Adams Family Correspondence, volume 10

John Adams to Abigail Adams Smith

Abigail Adams to John Adams

160 John Adams to John Quincy Adams, 2 May 1794 Adams, John Adams, John Quincy
John Adams to John Quincy Adams
Dear Sir Philadelphia May 2. 1794

I have recd your favour of April 22 and am pleased with your Observations on the Doctrine of Reprisals on Choses in Action.1 As it is a Subject, which is likely to be discussed among Mankind for many Years to come, England France and Spain having lately attempted something of the kind, every Book which can throw any Light on it, ought to be looked up. Spain is Said to have confiscated or Sequestered French Shares in the Bank of st. Charles. The National Convention of France has lately attempted to compel Creditors of British Subjects if not of the British Nation to draw for their dues and Mr Pitt is employed in Parliament in making Retaliation. These Authentic Acts should all be collected and collated in order to see the Principles and form a system.— If the whole is not to be considered as Anarchic and Revolutionary. If it is We must have a little Revolutionary Retribution or Retaliation I suspect, before all is over, if Mr Jay cannot obtain Satisfaction in a more honourable Way. The Southern Debtors dont Seem to pant after Sequestration nor Confiscation, for this destroys not the Obligation of payment, so much as after War, which would suspend Payment at least. But with constant Declarations in Public for Peace, they frequently suffer to escape them in private Ardent Wishes for War and never fail to vote for every Measure that can provoke it.

The Executive and the Senate have preserved Us from War hitherto in opposition to the Ardour of the Majority of the H. of. R.

Whether Jay will make the Figure of Rabbi Monis’s Man in Heaven, who understood no Hebrew, stand behind the Door with his Finger in his Mouth I know not.—2 But one thing I know John Bull had better be very civil to him.

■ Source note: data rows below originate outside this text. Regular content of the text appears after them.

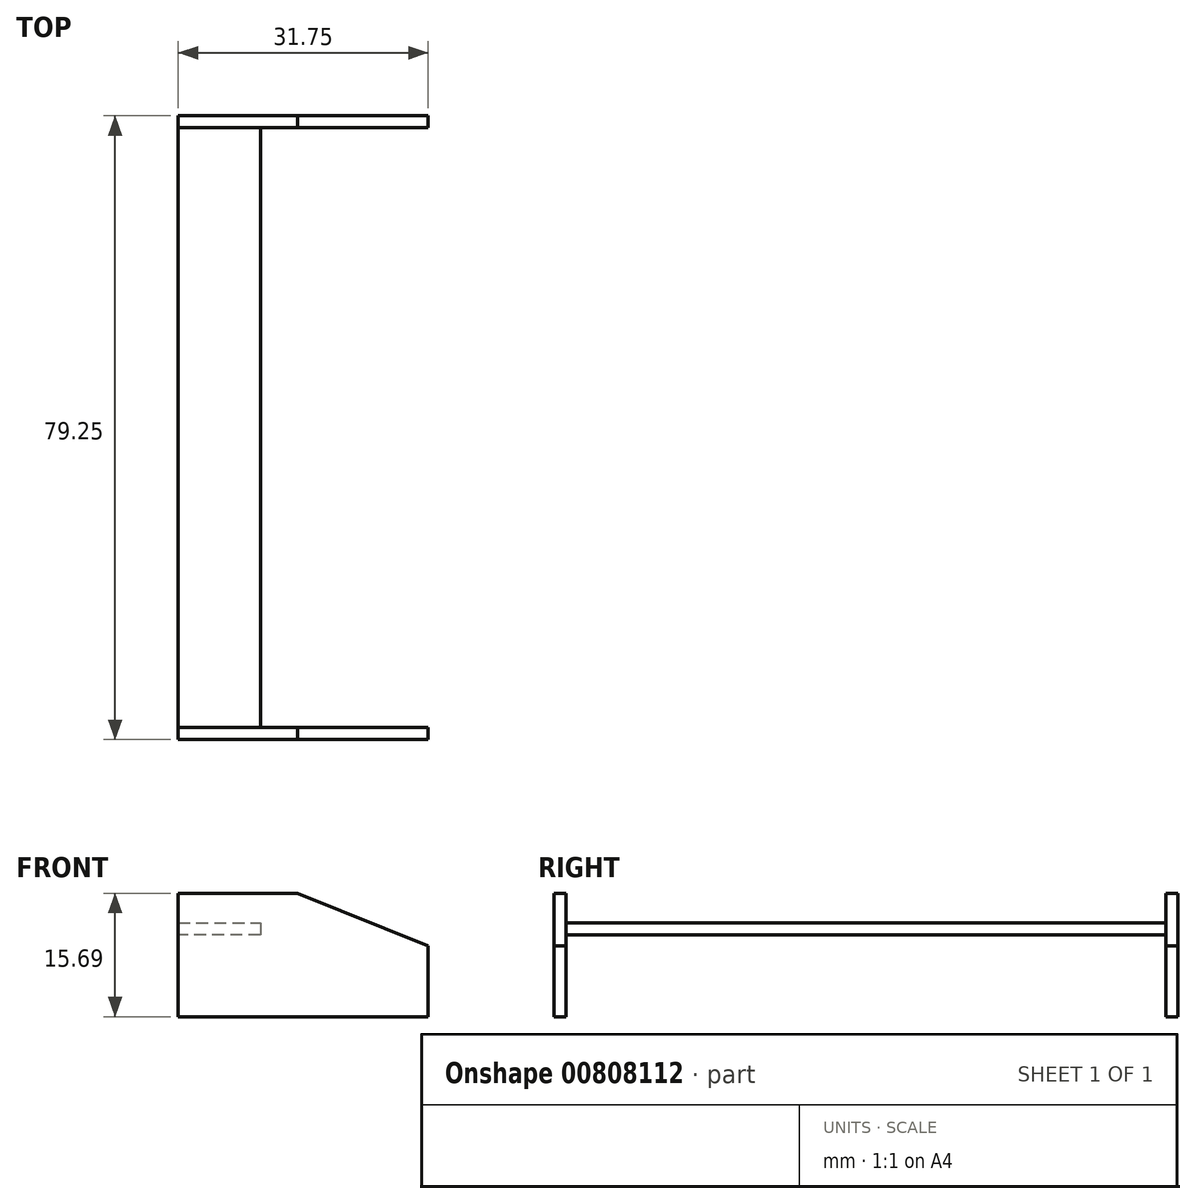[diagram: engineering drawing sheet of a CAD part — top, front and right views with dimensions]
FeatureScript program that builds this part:
annotation { "Feature Type Name" : "Feature", "Feature Type Description" : "" }
export const myFeature = defineFeature(function(context is Context, id is Id, definition is map)
    precondition{}
    {
        {
            var Q0;
            Q0=qCreatedBy(makeId("Front.planeOp"),FACE);
            var sketch = newSketch(context, id + "F0", { "sketchPlane" : qUnion([Q0])});
            skLineSegment(sketch, "E0", {"start": v(-13.4, 22.62) * mm, "end": v(-13.4, 6.93) * mm});
            skLineSegment(sketch, "E1", {"start": v(-13.4, 6.93) * mm, "end": v(18.35, 6.93) * mm});
            skLineSegment(sketch, "E2", {"start": v(18.35, 6.93) * mm, "end": v(18.35, 15.94) * mm});
            skLineSegment(sketch, "E3", {"start": v(18.35, 15.94) * mm, "end": v(1.76, 22.62) * mm});
            skLineSegment(sketch, "E4", {"start": v(1.76, 22.62) * mm, "end": v(-13.4, 22.62) * mm});
            skSolve(sketch);
        }
        {
            var Q0;
            Q0=qSketchRegion(id+"F0",true);
            extrude(context, id + "F1", {"entities" : qUnion([Q0]), "endBound" : BoundingType.SYMMETRIC, "oppositeDirection" : true, "depth" : 1.52 * mm, "offsetDistance" : 25.4 * mm});
        }
        {
            var Q0;
            Q0=makeQuery(id+"F1.opExtrude","CAP_FACE",FACE,{"disambiguationData":[OSD([sQuery(id+"F0.wireOp",EDGE,"E0"),sQuery(id+"F0.wireOp",EDGE,"E1"),sQuery(id+"F0.wireOp",EDGE,"E2"),sQuery(id+"F0.wireOp",EDGE,"E3"),sQuery(id+"F0.wireOp",EDGE,"E4")])],"isStart":false});
            var sketch = newSketch(context, id + "F2", { "sketchPlane" : qUnion([Q0])});
            skLineSegment(sketch, "E5", {"start": v(13.4, 18.85) * mm, "end": v(2.97, 18.85) * mm});
            skLineSegment(sketch, "E6", {"start": v(2.97, 18.85) * mm, "end": v(2.97, 17.32) * mm});
            skLineSegment(sketch, "E7", {"start": v(2.97, 17.32) * mm, "end": v(13.4, 17.32) * mm});
            skSolve(sketch);
        }
        {
            var Q0;
            {var subQ0=sQuery(id+"F2.wireOp",EDGE,"E5");Q0=makeQuery(id+"F2.imprint","IMPRINT",FACE,{"disambiguationData":[TD([[makeQuery(id+"F2.imprint","IMPRINT",EDGE,{"derivedFrom":subQ0}),1.0]])]});}
            extrude(context, id + "F3", {"entities" : qUnion([Q0]), "operationType" : NewBodyOperationType.ADD, "depth" : 38.1 * mm, "offsetDistance" : 25.4 * mm});
        }
        {
            var Q0;
            Q0=makeQuery(id+"F3.opExtrude","CAP_FACE",FACE,{"disambiguationData":[OSD([sQuery(id+"F0.wireOp",EDGE,"E0"),sQuery(id+"F2.wireOp",EDGE,"E5"),sQuery(id+"F2.wireOp",EDGE,"E6"),sQuery(id+"F2.wireOp",EDGE,"E7")])],"isStart":false});
            cPlane(context, id + "F4", {"entities" : qUnion([Q0]), "cplaneType" : CPlaneType.OFFSET, "offset" : 0 * mm, "oppositeDirection" : true, "width" : 152.4 * mm, "height" : 152.4 * mm});
        }
        {
            var Q0;
            Q0=makeQuery(id+"F1.opExtrude","SWEPT_BODY",BODY,{"disambiguationData":[OSD([sQuery(id+"F0.wireOp",EDGE,"E0"),sQuery(id+"F0.wireOp",EDGE,"E1"),sQuery(id+"F0.wireOp",EDGE,"E2"),sQuery(id+"F0.wireOp",EDGE,"E3"),sQuery(id+"F0.wireOp",EDGE,"E4")])]});
            var Q1;
            Q1=qCreatedBy(id+"F4.planeOp",FACE);
            mirror(context, id + "F5", {"operationType" : NewBodyOperationType.ADD, "entities" : qUnion([Q0]), "mirrorPlane" : qUnion([Q1])});
        }
    });
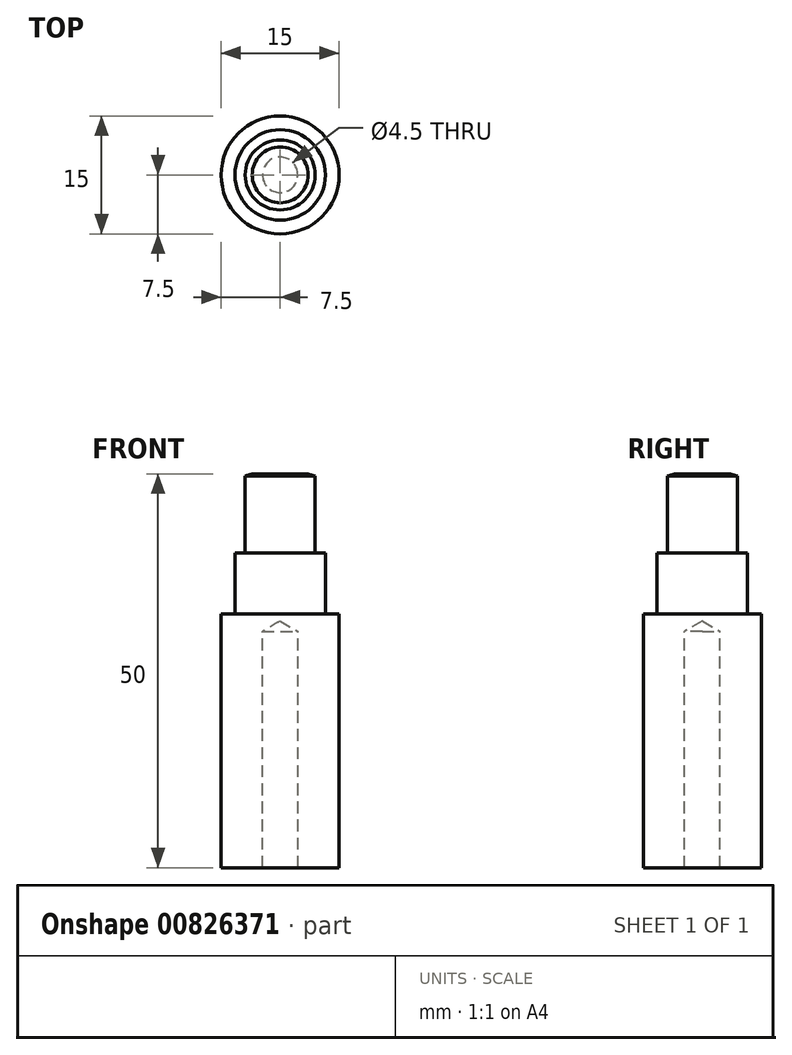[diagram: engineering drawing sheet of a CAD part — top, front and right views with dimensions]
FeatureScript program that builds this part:
annotation { "Feature Type Name" : "Feature", "Feature Type Description" : "" }
export const myFeature = defineFeature(function(context is Context, id is Id, definition is map)
    precondition{}
    {
        {
            var Q0;
            Q0=qCreatedBy(makeId("Front.planeOp"),FACE);
            var sketch = newSketch(context, id + "F0", { "sketchPlane" : qUnion([Q0])});
            skLineSegment(sketch, "E0", {"start": v(0, 0) * mm, "end": v(0, 50) * mm});
            skLineSegment(sketch, "E1", {"start": v(0, 50) * mm, "end": v(4.45, 50) * mm});
            skLineSegment(sketch, "E2", {"start": v(4.45, 50) * mm, "end": v(4.45, 40) * mm});
            skLineSegment(sketch, "E3", {"start": v(4.45, 40) * mm, "end": v(5.75, 40) * mm});
            skLineSegment(sketch, "E4", {"start": v(5.75, 40) * mm, "end": v(5.75, 32.2) * mm});
            skLineSegment(sketch, "E5", {"start": v(5.75, 32.2) * mm, "end": v(7.5, 32.2) * mm});
            skLineSegment(sketch, "E6", {"start": v(7.5, 32.2) * mm, "end": v(7.5, 0) * mm});
            skLineSegment(sketch, "E7", {"start": v(7.5, 0) * mm, "end": v(0, 0) * mm});
            skSolve(sketch);
        }
        {
            var Q0;
            Q0 = qSketchRegion(id + "F0", true);
            var Q1;
            Q1=sQuery(id+"F0.wireOp",EDGE,"E0");
            revolve(context, id + "F1", {"surfaceOperationType" : NewSurfaceOperationType.NEW, "entities" : qUnion([Q0]), "axis" : qUnion([Q1]), "revolveType" : RevolveType.FULL});
        }
        {
            var Q0;
            Q0=makeQuery(id+"F1.opRevolve","SWEPT_EDGE",EDGE,{"disambiguationData":[OSD([sQuery(id+"F0.wireOp",EDGE,"E1"),sQuery(id+"F0.wireOp",EDGE,"E2")])]});
            chamfer(context, id + "F2", {"entities" : qUnion([Q0]), "chamferType" : ChamferType.OFFSET_ANGLE, "width" : 8 * mm, "oppositeDirection" : false, "angle" : 15 * degree, "tangentPropagation" : true});
        }
        {
            var Q0;
            Q0=makeQuery(id+"F1.opRevolve","SWEPT_FACE",FACE,{"disambiguationData":[OSD([sQuery(id+"F0.wireOp",EDGE,"E7")])]});
            var sketch = newSketch(context, id + "F3", { "sketchPlane" : qUnion([Q0])});
            skPoint(sketch, "E8", {"position": v(0, 0) * mm});
            skSolve(sketch);
        }
        {
            var Q0;
            Q0=sQuery(id+"F3.wireOp",VERTEX,"E8");
            var Q1;
            Q1=makeQuery(id+"F1.opRevolve","SWEPT_BODY",BODY,{"disambiguationData":[OSD([sQuery(id+"F0.wireOp",EDGE,"E0"),sQuery(id+"F0.wireOp",EDGE,"E1"),sQuery(id+"F0.wireOp",EDGE,"E2"),sQuery(id+"F0.wireOp",EDGE,"E3"),sQuery(id+"F0.wireOp",EDGE,"E4"),sQuery(id+"F0.wireOp",EDGE,"E5"),sQuery(id+"F0.wireOp",EDGE,"E6"),sQuery(id+"F0.wireOp",EDGE,"E7")])]});
            hole(context, id + "F4", {"style" : HoleStyle.SIMPLE, "endStyle" : HoleEndStyle.BLIND, "standardTappedOrClearance" : lookupTablePath({ "fit" : "Normal", "standard" : "ISO", "size" : "M4", "type" : "Clearance" }), "standardBlindInLast" : lookupTablePath({ "fit" : "Normal", "standard" : "ISO", "size" : "M4", "type" : "Clearance" }), "holeDiameter" : 4.5 * mm, "majorDiameter" : 5 * mm, "holeDepth" : 30 * mm, "isTappedThrough" : true, "tappedDepth" : 12 * mm, "tapClearance" : 3, "locations" : qUnion([Q0]), "scope" : qUnion([Q1]), "startStyle" : HoleStartStyle.SKETCH});
        }
    });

John has many Ennemies, and no Friends but Such as his Guineas purchase for him in Europe and his Purse will be exhausted in a Year or two. Thomas is gone the Circuit of Chester Lancaster York Carlisle &c

yours

J. A.

RC (Adams Papers); internal address: “J. Q. A.” Tr (Adams Papers).

1.

JQA’s letter to JA of 22 April (Adams Papers) replied to JA’s of 5 April, above, and JA’s discussion of the sequestration of debts. JA’s interest in the subject was no doubt prompted by congressional debate over it, for which see JA to AA, 31 March, and note 1, above. JQA agreed with JA that any sequestration of British debts by the United States would be seen as an act of hostility but also argued that “the depredations committed upon our commerce, by their privateers and West India judges” were equally a form of hostility. Nonetheless, JQA deplored the congressional response, claiming, “It is a 161 dishonourable resentment, which would afford a gratification to our enemies, because it would make us accessary to our own infamy, the instruments of our own shame. It is a rod which can only tickle our adversaries, but which may be turned into a deadly scourge upon ourselves. It is an expedient suggested by our Passion to our Weakness, and which nothing but our real Impotence can in any degree extenuate. Yet what else can we do? If they will assail us as highway robbers, we must pilfer from them as pickpockets. We cannot fight, and therefore we must cheat them. This appears to me, to be the real state of the argument, and all that can be said in favour of the sequestration.”

2.

Probably a reference to “Rabbi” Judah Monis (1683–1764), an Italian-educated Jew who settled in Boston around 1720. That same year he became the first Jewish person to receive a degree from Harvard College, and in 1722 he was made Harvard’s first instructor in Hebrew, a position he held until 1760. Around the time of his appointment at Harvard, Monis converted to Christianity and became a member of the First Church of Cambridge (Lee M. Friedman, “Judah Monis, First Instructor in Hebrew at Harvard University,” Publications of the American Jewish Historical Society, 22:2–3, 19, 20 [1914]).